Ev sağlık
Kategori:

sağlık

Reklam

Yüksek tansiyon durumunda alkol, sigara, aşırı tansiyon düşürücü ilaç kullanımı ve kendi durumunu görmezden gelmek kesinlikle yasaktır, dedi terapist Tatiana Romanenko. Ona göre, hipertansiyonu olan insanlar zaman kaybetmemeli ve tansiyonun kendiliğinden düşeceğini ummamalıdır, diye bildirdi “Moskva 24”.

Arteriyel hipertansiyon hastaları kesinlikle zaman kaybetmemelidir. Tansiyon yükseldiğinde, doktorun reçete ettiği ilaçları alarak düşürmeye çalışmalıdırlar, diye uyardı doktor.
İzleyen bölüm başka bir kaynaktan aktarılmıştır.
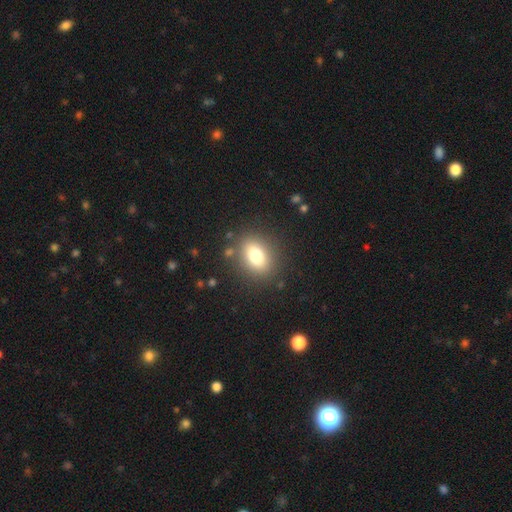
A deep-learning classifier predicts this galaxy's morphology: Smooth or featured: smooth — 77% (featured or disk — 12%)
How rounded: in between — 61% (round — 37%)
Merging: none — 84% (minor disturbance — 9%)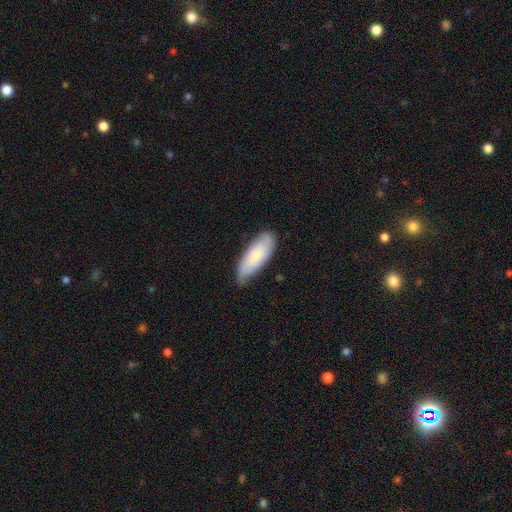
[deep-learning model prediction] Smooth or featured? Predicted: smooth (p=0.64). How rounded? Predicted: in between (p=0.75). Merging? Predicted: none (p=0.69).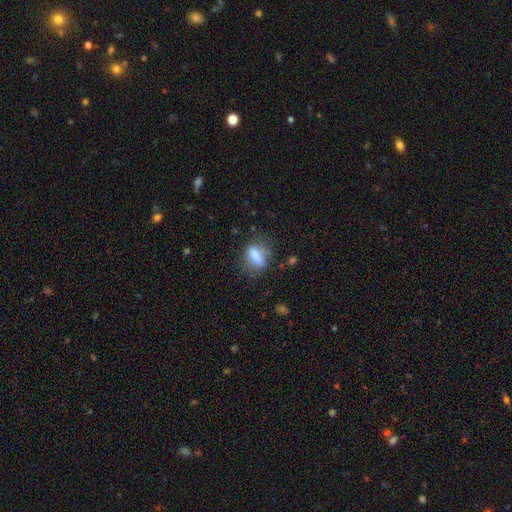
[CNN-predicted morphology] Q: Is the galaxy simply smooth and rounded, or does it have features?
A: smooth — 74%.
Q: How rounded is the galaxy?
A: in between — 61%.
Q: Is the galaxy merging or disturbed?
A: none — 66%.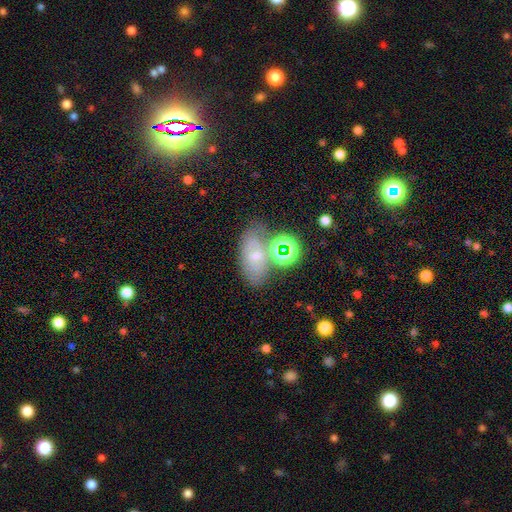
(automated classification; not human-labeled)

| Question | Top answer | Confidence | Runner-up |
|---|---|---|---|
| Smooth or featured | smooth | 48% | featured or disk (29%) |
Romanenko, ilaç dozunu kendi başına artırmaktan kaçınılması gerektiği konusunda da uyardı.

Tansiyon, izin verilen değerlerin altına düşebilir ve hipotansiyon da en az hipertansiyon kadar tehlikelidir, diye vurguladı uzman.

Tansiyon düşürülmezse, kan dolaşımında akut bir bozulma meydana gelebilir, bu da gelecekte sadece yaşam kalitesini değil, aynı zamanda sakatlık veya hatta ölümle sonuçlanabilir, diye ekledi terapist. Reçete edilen ilaçların alınmasından sonra tansiyon düşmezse, derhal acil doktor çağrılmalıdır.
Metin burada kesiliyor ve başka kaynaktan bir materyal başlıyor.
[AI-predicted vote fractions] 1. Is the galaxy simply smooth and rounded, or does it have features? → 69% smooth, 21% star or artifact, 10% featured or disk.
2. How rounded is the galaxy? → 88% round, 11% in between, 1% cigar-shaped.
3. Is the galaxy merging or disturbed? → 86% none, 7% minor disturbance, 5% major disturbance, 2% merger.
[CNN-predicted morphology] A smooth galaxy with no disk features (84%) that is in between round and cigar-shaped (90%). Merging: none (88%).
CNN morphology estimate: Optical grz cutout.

Daha önce, Ulusal Diyetisyenler ve Beslenme Uzmanları Derneği üyesi Natalia Kruglova, potasyum açısından zengin gıdaların tansiyonu düşürebileceğini açıklamıştı. Hipertansiyonun önlenmesi için, sebzeler, meyveler, meyve taneleri ve yeşil yapraklı sebzelerin beslenme düzenine dahil edilmesini tavsiye etti.

Bu durumda, insanların sağlıklarını korumak için yaşam tarzlarını ve beslenme alışkanlıklarını gözden geçirmeleri gerektiği açıkça görülmektedir.

Romanenko’nun belirttiği gibi, hipertansiyonun ciddiye alınması ve zamanında müdahale edilmesi hayati önem taşır. Aksi takdirde, uzun vadeli sağlık sorunları ve yaşam kalitesinde ciddi düşüşler yaşanabilir.

Özellikle yüksek tansiyon hastalarının alkol ve sigaradan uzak durması, kan basıncını kontrol altında tutmak için kritik öneme sahiptir. Alkol ve sigara, kan basıncını artırarak kalp ve damar hastalıkları riskini yükseltir. Bu nedenle, bu alışkanlıklardan kaçınmak, hipertansiyonla mücadelede önemli bir adım olacaktır.

Sonuç olarak, yüksek tansiyon hastalarının doktor tavsiyelerine uymaları, ilaçlarını düzenli olarak almaları ve sağlıklı bir yaşam tarzı benimsemeleri gerektiği unutulmamalıdır. Sağlıklı beslenme ve düzenli egzersiz, tansiyonun kontrol altında tutulmasına yardımcı olabilir ve genel sağlık durumunu iyileştirir.

Reklam

Tavuk, birçok lezzetli yemeğin yapılabileceği uygun fiyatlı ve çok yönlü bir üründür. Ancak, Sohu kullanıcılarına göre, tavuğun tüm parçaları aynı derecede güvenli değildir.

Bazıları, sağlığınıza ciddi şekilde zarar verebilecek parazitler ve bakteriler içerebilir. Sohu’ya (Çin) göre, bir tavuğun “en zehirli” parçaları şunlardır:

Tavuk Akciğeri

Akciğerler parazitler ve bakterilerle doludur. Isıl işlemden sonra bile bunların sadece bir kısmı, yüksek sıcaklıklara duyarlı olanlar, yok edilebilir. Ancak, akciğerlerde biriken birçok ısıya dayanıklı bakteri de vardır.

Bunlar insan vücuduna girdiğinde kolayca rahatsızlık verebilirler. Herhangi bir reaksiyon olmasa bile, bu yine de gizli bir tehdit oluşturur, bu nedenle tavuk akciğeri yemenizi tavsiye etmiyoruz.

Tavuk Kuyruğu

Herkes bilir ki tavuk kuyruğu (popo) tavuğun dışkı çıkardığı kısımdır. Burada birçok parazit ve bakteri yaşar. Çok fazla tavuk kuyruğu yerseniz, vücudunuza zarar verebilirsiniz. Bu tavuk parçası lezzetli olabilir, ancak sağlık açısından daha az tüketmek daha iyidir.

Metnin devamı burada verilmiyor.